Here are some first impressions/highlights:

  • Default template for Blogs and Wikis
  • The Wiki resembles MediaWiki (it uses the same [[link]] syntax.  The Blog looks much like any other Blog, but with the in-line posting and editing features that make Sharepoint so easy to use.  The addition of Single sign-on and Directory Services integration make the service even easier to manage.
  • Directory lookup tool for groups and users (you no longer need to know the NetID or department group name)
  • Incoming mail support (errgh… this is going to get ugly… people will want this feature and it does not appear to work without Exchange!)
  • Installing Project Server 2007, Beta 2

    I have brought up a new test server to give Project Server 2007 a whirl. Here are some of the gotchas in the install process:

    • Install required "Windows Workflow Foundation, Beta2". I downloaded v2.2 from here:
      http://www.microsoft.com/downloads/details.aspx?familyid=5C080096-F3A0-4CE4-8830-1489D0215877&displaylang=en
    • Also required is ASP.NET 2.0, which is installed with the .NET Framework 2.0 components (available on Microsoft Update, or as a standalone installer. Apparently my .NET 2.0 was damaged, so I ran a repair install. After ensuring that ASP.NET was enabled in IIS, the Project Server installer now runs without complaint.
    • Project Server has an "all in one box" installation option. This installs and configures Sharepoint Services 3.0 and SQL 2005 Express Edition. It works surprisingly well!

    Also note that the test server performing miserably.  I have expanded the VM memory to 1Gb, and performed the following steps to expand the virtual drive:

    •  execute: vmware-vdiskmanager -x 15Gb <Path to.vmdk file>
    • Boot to BartPE CD with Paragon Partition Manager, expanded system drive.

    Ximage success

    I finally was able to generate an image of my Win2k3 VMWare reference system using Ximage (soon to be renamed “ImageX”).

    In the past I had many problems, although not strictly related to the utility itself:

    • Networking in VMWare workstation for the WinPE 2.0 beta in the Vista AIK will not function! Apparently this is a driver issue. There is a bug registered in the Vista beta program, but I never did follow up on it.
    • Networking in WinPE 1.5 did work, roughly speaking, but getting it all to function was like pulling teeth. WinPE 1.x kinda bites (not very user friendly)
    • BartPE networking works great! Unfortunately, getting the “C:” drive to mount on my VMware Workstation instance was a bit more difficult. Some forum hopping revealed that others who attempt to use Server 2003 SP1 as the source for the WinPE build also have this problem. By changing the source to Server 2003 RTM, I am now able to mount the C: drive, and thus run XImage.exe.

    XImage throughput was comperable to Ghost 8, and achieved almost identical compression ratios. CLI syntax is pretty straightforward. I think we have a winner…

    WinSSHD software deployment – scripted

    The Catalyst team asked me to evaluate and install an SSH/SFTP/SCP service for them on all of the CATXXX Windows servers. After some evaluation and testing, we settled on bitvise WinSSHD. To “save time” I decided to try scripting the install.

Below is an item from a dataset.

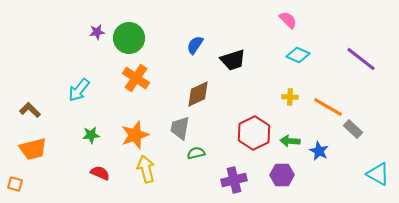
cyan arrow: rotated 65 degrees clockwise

    Here is the process that I came up with:


    for /f %%s in (catserv.txt) do copy /v /y c:\install\WinSSHD-Inst.exe \\%%s\c$\install\WinSSHD-Inst.exe
    for /f %%s in (catserv.txt) do copy /v /y c:\install\cat_config.wst \\%%s\c$\install\cat_config.wst
    c:\local\bin\psexec.exe @catserv.txt "c:\install\WinSSHD-Inst.exe" -site=WinSSHD -acceptEULA -activationCode=[insertCodeHere] -settings=c:\install\cat_config.wst
    for /f %%s in (catserv.txt) do sc \\%%s start winsshd
    for /f %%s in (catserv.txt) do sc \\%%s query winsshd | find /i "running" >> isrunning.txt

    Note that this script required a few files to be in place before execution:

    1. Sysinternals “psexec.exe” must be in place in “c:\local\bin”.
    2. The WinSSHD installer must be located in “c:\install”
    3. A WinSSHD server configuraiton file named “cat_config.wat” must be in place in “c:\install”
    4. This script and the catserv.txt file must be present in “c:\local\scripts”. The catserv.txt file contains a simple list of the servers to which WinSSHD will be installed.